Pressure Drop to Heat Transfer Coefficient Analog for a Heat Exchanger

[ramblin]

I have a finned tube in tube heat exchanger for which we can measure various global parameters - hot and cold side pressure drop, hot and cold side delta T, hot and cold side mass flow for many combinations of running condition.

I'm trying to break the data down into an accurate assessment of the hot and cold side heat transfer coefficients. One approach I'm considering is to use the Reynold's analogy between heat and momentum ie. Cf/2 = StPr^2/3.

My question is whether or not this method can be used with any real degree of certainty. The pressure drops are not great (5 psid MAX) but we should be able to get a decent idea of the coefficient of friction if we run enough points.
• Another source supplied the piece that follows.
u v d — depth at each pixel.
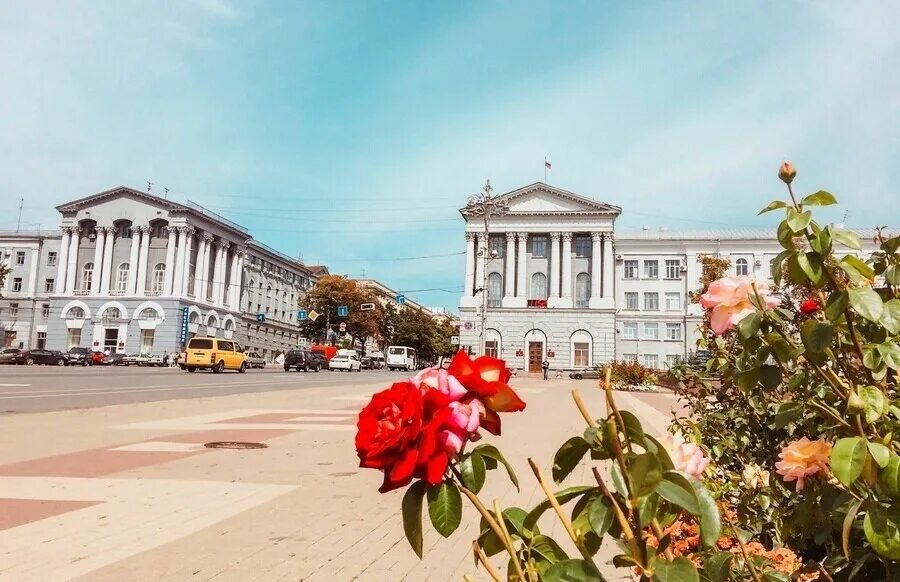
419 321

Is this a reasonable approach? (I've got another method but I'm wondering if the pressure drop data can be useful)

 

[vpl]

The only way I've seen dP used is as a rough indicator of flow (flow proportional to square root of change in dP). which isn't to say your method won't work. why are you trying to measure h? Patricia Lougheed

 

[CHD01]

The heat transfer coefficient is dependent upon much more than the mass flow. While your data may show a correlation, it is only because you have held other factors constant. If you wish a model that is valid for varying rates of fouling (for one example) I would not suggest what I think you are proposing. The more you learn, the less you are certain of.

 

[CHD01]

The heat transfer coefficient is dependent upon much more than the mass flow. While your data may show a correlation, it is only because you have held other factors constant. If you wish a model that is valid for varying rates of fouling (for one example) I would not suggest what I think you are proposeing. The more you learn, the less you are certain of.